Competition is vigorous - in September 2002, the teams vying for top honours represented several big hotels in Nassau and Paradise Island, as well as Freeport's Our Lucaya, along with a team of instructors from the School of Hospitality and Tourism Studies. Major hotels in the Classic were Atlantis, SuperClubs Breezes, Sandals Royal Bahamian, the Sheraton Grand Resort, Radisson Cable Beach and the British Colonial Hilton, which competed for the first time.

Judging them was a panel of four experts led by Roland Schaffer, senior chef for the HJ Heinz Corporation, an internationally recognized authority.

Winning is a big deal, bringing not only gifts, prizes and medals, but instant recognition, American Culinary Federation (ACF) certification, and the right to take part in ACF events.

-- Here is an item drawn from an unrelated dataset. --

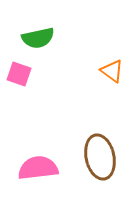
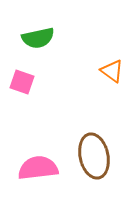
pink square: moved 3 px right, 8 px down
brown ellipse: moved 6 px left, 1 px up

In 2002, top honours went to the team from the School of Hospitality and Tourism Studies: chefs Emmanuel Gibson, Eldred Saunders, Sterling Thompson and Addiemae Farrington.
When he received his prizes, Saunders, head of the Food and Beverage Department at the School, told reporters that the use of indigenous foods and the level of competition was "awesome."

Farrington noted that many of her competitors last year were former students in her classes, who had gone on to take advanced training outside the country. Winning, she said, was evidence that "the instructors in The Bahamas are on par with those away."

She and her colleagues will be back in 2003, she promised, challenging top professional chefs across the land.